Friday Dec 13, 2024
Tuesday, 3 July 2018 00:00 - - {{hitsCtrl.values.hits}}
The current controversy over allegations that a Chinese State-owned company provided campaign finance to former President Mahinda Rajapaksa ahead of the 2015 presidential election has renewed discourse on the need for Sri Lanka to have stronger campaign finance laws to protect its democratic process.
For several years election watchdogs have urged lawmakers to be mindful of the importance of publicly disclosing sources of campaign funding as a minimum requirement when drafting provisions to limit spending. The unregulated use of finances could have an adverse impact on the carrying out of free and fair elections.

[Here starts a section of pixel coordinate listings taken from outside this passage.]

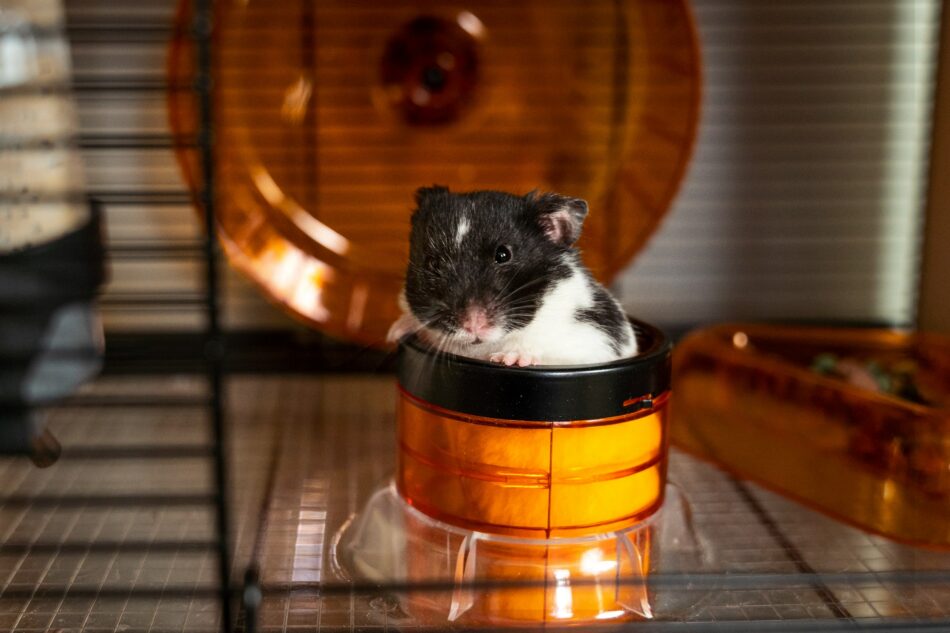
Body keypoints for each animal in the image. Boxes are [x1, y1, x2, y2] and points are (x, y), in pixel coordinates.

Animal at [386, 186, 640, 366]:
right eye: (433, 263)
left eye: (503, 254)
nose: (473, 325)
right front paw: (394, 333)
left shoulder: (595, 338)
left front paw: (509, 359)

The disclosure of campaign contributions, both monetary and in kind including payments by a contributor to a third party supplier, will significantly reduce the avenues for election campaigns to facilitate illegal activity, principally money laundering and undue influence in the electoral process.
In other countries there are provisions for political parties to declare their finances within a certain time period once they are received. Even though the level of transparency varies there is a strong need for this element of elections to be addressed as well. As a process that spends public money to elect public representatives, who in turn direct public money, it is essential that the entire system is given a legal overhaul to be more efficient.
Sri Lanka already has some laws that call for asset declaration by candidates but these do not cover the heftier party finances. There is also little attention paid by the media to demand greater transparency on how candidates fund their campaigns or how funds flow between candidates and parties. Foundations established by various politicians or have political links also campaign on behalf of certain candidates or parties and accept donations for the same.
Laws requiring the disclosure of political donations are intended to secure and uphold the integrity of the electoral system and, in turn, the integrity of the decision-making of the Government. The goal is to prevent corruption by exposing those who might seek to wheedle their particular causes to the forefront of policymaking or, indeed, buy influence. Knowledge about who has financed politicians’ campaigns helps to expose potential conflicts of interest. It assists in keeping leaders accountable.
Many countries have also evolved other systems to tackle fundraising by other means, especially the internet, where policing by conventional laws can be difficult.
There are patent concerns that politicians might be persuaded to generate favourable decisions and, thus, appease those who have financed their campaigns. But adverse perceptions can be damaging, too. The community’s confidence in the integrity of the democratic process, in the Government itself, might be destabilised on the basis of a perception of a conflict of interest.
Exposing, at the earliest opportunity, who stands behind the money flows and doing so before the day of the polls, is essential if the process is to have any meaning. In the last few weeks’ allegations of payments by companies linked to Perpetual Treasuries owner Arjun Aloysius to several politicians has also increased the need for a comprehensive campaign finance law. Now the spectre of a foreign power being allegedly involved in Sri Lanka’s election process has appeared, making the case, to all intents and purposes, watertight.